The relationship between dental attrition (nine stage scale) and specimen age, or functional age of teeth, is compared between immature Middle Paleolithic (Neanderthal specimen count=28, tooth count=165) and Upper Paleolithic (anatomically modern specimen count=54, tooth count=338) samples. All specimens are from Western Europe. Maturation rate is treated as the same for both samples for analytical purposes and evaluated in terms of the results. Analysis of reduction in crown volume with age indicates that the wear rate for the posterior permanent (P4–M3) and primary teeth (dm2) does not differ between the samples; however the anterior primary teeth (di1–dm1) are more worn in the UP sample with age held constant. By contrast, anterior permanent teeth (I1–P3) wear more rapidly in the Neanderthal sample. Similar results are obtained in a comparison of relative attrition.

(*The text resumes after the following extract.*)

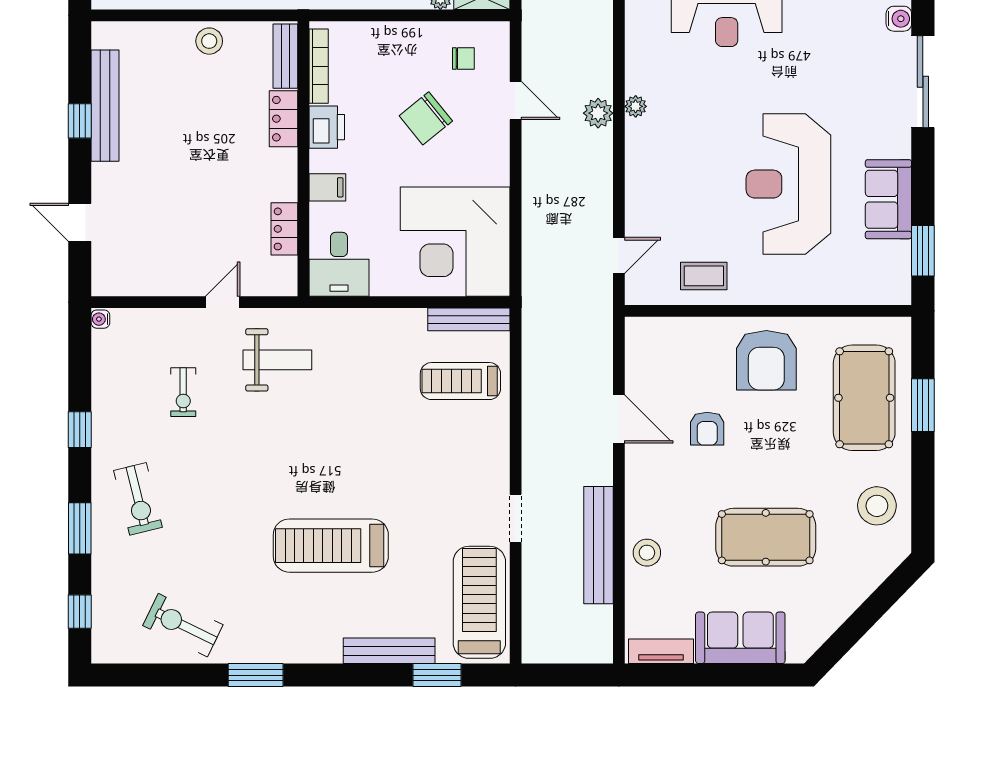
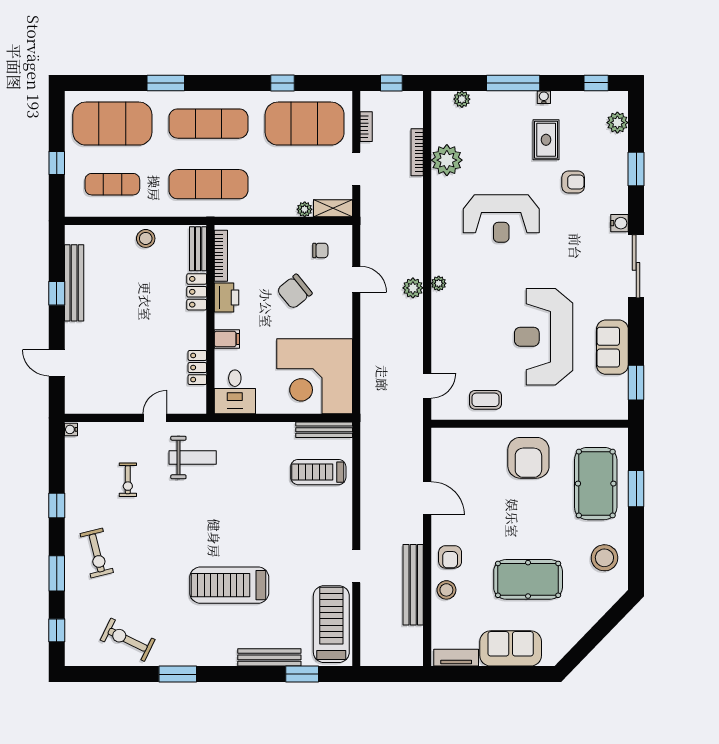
armchair: (707, 429) -> (450, 557), moved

The MP sample of anterior primary teeth lags about a year behind the UP sample in the degree of accumulated wear up to about age 5 years. Thereafter differences disappear. Analysis on the basis of individual specimens (ANOVA) confirms these results with the MP sample of anterior primary teeth significantly older (P=0·0498) at successive wear stages. While the rate of wear of the anterior primary teeth does not differ between the samples, the age of attrition onset differs by about 1 year; age 2 years in the UP sample and 3 in the MP sample. It is concluded that dietary supplementation of infants commences 1 year earlier on average in the UP. Data are insufficient to determine whether the Late and Early Upper Paleolithic samples differ significantly in the study variables. Apart from the finding of earlier onset of dental wear in the UP, the lack of difference in the relationship between age and tooth wear supports a model of similar maturation rates and dietary abrasiveness in the Middle and Upper Paleolithic. Significantly earlier dietary supplementation of UP infants may have reduced birth spacing through diminished hormonal inhibition of ovulation. These results are compatible with demographic increase in the UP.